SELECTED EXCERPT »
The Brechtian Authority
Bertolt Brecht, a key German dramatist, playwright, poet and director of the twentieth century developed what became known as epic, or nondramatic, theater. Brecht's overall idea was that drama should not model real life, or try to convince audiences that what they are watching is actually occurring, but instead should mimic the art of the epic playwright and simply present a story of past events. Brecht’s theory is fully explained in A Little Organum for the Theater (1948). A Marxist after the late 1920s, Brecht viewed mankind as victims of capitalist greed, but his skill as a playwright produced characters of unusual depth and dimension. Over the years, many reviews and critical publications have been produced on Brecht’s works, but one authority stands above all others: Eric Bentley.

INPUT RECORDS »
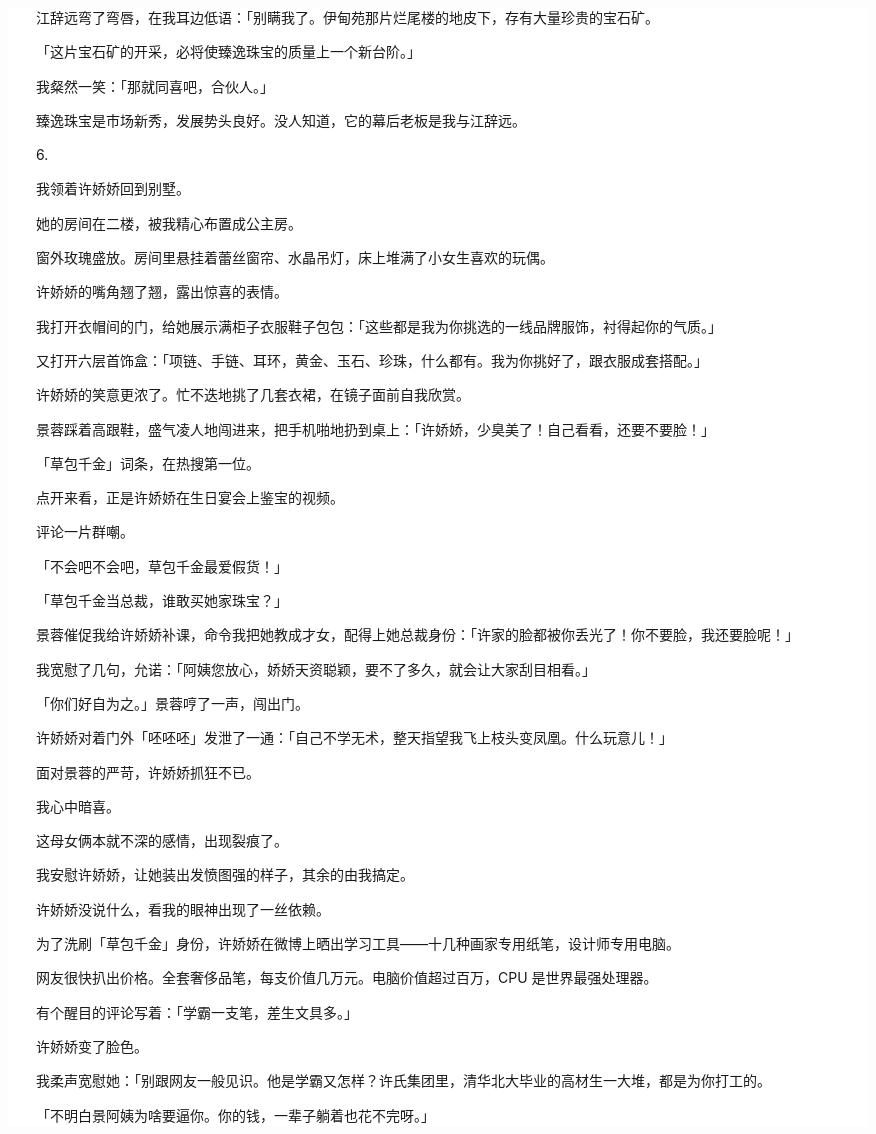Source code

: &emsp;&emsp;江辞远弯了弯唇，在我耳边低语：「别瞒我了。伊甸苑那片烂尾楼的地皮下，存有大量珍贵的宝石矿。  
  
&emsp;&emsp;「这片宝石矿的开采，必将使臻逸珠宝的质量上一个新台阶。」  
  
&emsp;&emsp;我粲然一笑：「那就同喜吧，合伙人。」  
  
&emsp;&emsp;臻逸珠宝是市场新秀，发展势头良好。没人知道，它的幕后老板是我与江辞远。  
  
&emsp;&emsp;6.  
  
&emsp;&emsp;我领着许娇娇回到别墅。  
  
&emsp;&emsp;她的房间在二楼，被我精心布置成公主房。  
  
&emsp;&emsp;窗外玫瑰盛放。房间里悬挂着蕾丝窗帘、水晶吊灯，床上堆满了小女生喜欢的玩偶。  
  
&emsp;&emsp;许娇娇的嘴角翘了翘，露出惊喜的表情。  
  
&emsp;&emsp;我打开衣帽间的门，给她展示满柜子衣服鞋子包包：「这些都是我为你挑选的一线品牌服饰，衬得起你的气质。」  
  
&emsp;&emsp;又打开六层首饰盒：「项链、手链、耳环，黄金、玉石、珍珠，什么都有。我为你挑好了，跟衣服成套搭配。」  
  
&emsp;&emsp;许娇娇的笑意更浓了。忙不迭地挑了几套衣裙，在镜子面前自我欣赏。  
  
&emsp;&emsp;景蓉踩着高跟鞋，盛气凌人地闯进来，把手机啪地扔到桌上：「许娇娇，少臭美了！自己看看，还要不要脸！」  
  
&emsp;&emsp;「草包千金」词条，在热搜第一位。  
  
&emsp;&emsp;点开来看，正是许娇娇在生日宴会上鉴宝的视频。  
  
&emsp;&emsp;评论一片群嘲。  
  
&emsp;&emsp;「不会吧不会吧，草包千金最爱假货！」  
  
&emsp;&emsp;「草包千金当总裁，谁敢买她家珠宝？」  
  
&emsp;&emsp;景蓉催促我给许娇娇补课，命令我把她教成才女，配得上她总裁身份：「许家的脸都被你丢光了！你不要脸，我还要脸呢！」  
  
&emsp;&emsp;我宽慰了几句，允诺：「阿姨您放心，娇娇天资聪颖，要不了多久，就会让大家刮目相看。」  
  
&emsp;&emsp;「你们好自为之。」景蓉哼了一声，闯出门。  
  
&emsp;&emsp;许娇娇对着门外「呸呸呸」发泄了一通：「自己不学无术，整天指望我飞上枝头变凤凰。什么玩意儿！」  
  
&emsp;&emsp;面对景蓉的严苛，许娇娇抓狂不已。  
  
&emsp;&emsp;我心中暗喜。  
  
&emsp;&emsp;这母女俩本就不深的感情，出现裂痕了。  
  
&emsp;&emsp;我安慰许娇娇，让她装出发愤图强的样子，其余的由我搞定。  
  
&emsp;&emsp;许娇娇没说什么，看我的眼神出现了一丝依赖。  
  
&emsp;&emsp;为了洗刷「草包千金」身份，许娇娇在微博上晒出学习工具——十几种画家专用纸笔，设计师专用电脑。  
  
&emsp;&emsp;网友很快扒出价格。全套奢侈品笔，每支价值几万元。电脑价值超过百万，CPU 是世界最强处理器。  
  
&emsp;&emsp;有个醒目的评论写着：「学霸一支笔，差生文具多。」  
  
&emsp;&emsp;许娇娇变了脸色。  
  
&emsp;&emsp;我柔声宽慰她：「别跟网友一般见识。他是学霸又怎样？许氏集团里，清华北大毕业的高材生一大堆，都是为你打工的。  
  
&emsp;&emsp;「不明白景阿姨为啥要逼你。你的钱，一辈子躺着也花不完呀。」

WHAT YOU NEED TO DO »
(a) Answer these from the Brecht passage:
(i) Which work fully explains Brecht's theory, and in what year did it appear?
(ii) From when on was Brecht a Marxist?
(iii) Whom does the passage name as the authority that stands above all others?
(b) In the rows, switch "草包千金" to "花瓶千金" wherever it appears and write the rows out again with everything else unchanged. Leave the picture out.
The text and the rows were taken from separate sources.

SOLUTIONS »
(a)
(i) A Little Organum for the Theater, 1948
(ii) After the late 1920s
(iii) Eric Bentley

(b)
Source code

: &emsp;&emsp;江辞远弯了弯唇，在我耳边低语：「别瞒我了。伊甸苑那片烂尾楼的地皮下，存有大量珍贵的宝石矿。  
  
&emsp;&emsp;「这片宝石矿的开采，必将使臻逸珠宝的质量上一个新台阶。」  
  
&emsp;&emsp;我粲然一笑：「那就同喜吧，合伙人。」  
  
&emsp;&emsp;臻逸珠宝是市场新秀，发展势头良好。没人知道，它的幕后老板是我与江辞远。  
  
&emsp;&emsp;6.  
  
&emsp;&emsp;我领着许娇娇回到别墅。  
  
&emsp;&emsp;她的房间在二楼，被我精心布置成公主房。  
  
&emsp;&emsp;窗外玫瑰盛放。房间里悬挂着蕾丝窗帘、水晶吊灯，床上堆满了小女生喜欢的玩偶。  
  
&emsp;&emsp;许娇娇的嘴角翘了翘，露出惊喜的表情。  
  
&emsp;&emsp;我打开衣帽间的门，给她展示满柜子衣服鞋子包包：「这些都是我为你挑选的一线品牌服饰，衬得起你的气质。」  
  
&emsp;&emsp;又打开六层首饰盒：「项链、手链、耳环，黄金、玉石、珍珠，什么都有。我为你挑好了，跟衣服成套搭配。」  
  
&emsp;&emsp;许娇娇的笑意更浓了。忙不迭地挑了几套衣裙，在镜子面前自我欣赏。  
  
&emsp;&emsp;景蓉踩着高跟鞋，盛气凌人地闯进来，把手机啪地扔到桌上：「许娇娇，少臭美了！自己看看，还要不要脸！」  
  
&emsp;&emsp;「花瓶千金」词条，在热搜第一位。  
  
&emsp;&emsp;点开来看，正是许娇娇在生日宴会上鉴宝的视频。  
  
&emsp;&emsp;评论一片群嘲。  
  
&emsp;&emsp;「不会吧不会吧，花瓶千金最爱假货！」  
  
&emsp;&emsp;「花瓶千金当总裁，谁敢买她家珠宝？」  
  
&emsp;&emsp;景蓉催促我给许娇娇补课，命令我把她教成才女，配得上她总裁身份：「许家的脸都被你丢光了！你不要脸，我还要脸呢！」  
  
&emsp;&emsp;我宽慰了几句，允诺：「阿姨您放心，娇娇天资聪颖，要不了多久，就会让大家刮目相看。」  
  
&emsp;&emsp;「你们好自为之。」景蓉哼了一声，闯出门。  
  
&emsp;&emsp;许娇娇对着门外「呸呸呸」发泄了一通：「自己不学无术，整天指望我飞上枝头变凤凰。什么玩意儿！」  
  
&emsp;&emsp;面对景蓉的严苛，许娇娇抓狂不已。  
  
&emsp;&emsp;我心中暗喜。  
  
&emsp;&emsp;这母女俩本就不深的感情，出现裂痕了。  
  
&emsp;&emsp;我安慰许娇娇，让她装出发愤图强的样子，其余的由我搞定。  
  
&emsp;&emsp;许娇娇没说什么，看我的眼神出现了一丝依赖。  
  
&emsp;&emsp;为了洗刷「花瓶千金」身份，许娇娇在微博上晒出学习工具——十几种画家专用纸笔，设计师专用电脑。  
  
&emsp;&emsp;网友很快扒出价格。全套奢侈品笔，每支价值几万元。电脑价值超过百万，CPU 是世界最强处理器。  
  
&emsp;&emsp;有个醒目的评论写着：「学霸一支笔，差生文具多。」  
  
&emsp;&emsp;许娇娇变了脸色。  
  
&emsp;&emsp;我柔声宽慰她：「别跟网友一般见识。他是学霸又怎样？许氏集团里，清华北大毕业的高材生一大堆，都是为你打工的。  
  
&emsp;&emsp;「不明白景阿姨为啥要逼你。你的钱，一辈子躺着也花不完呀。」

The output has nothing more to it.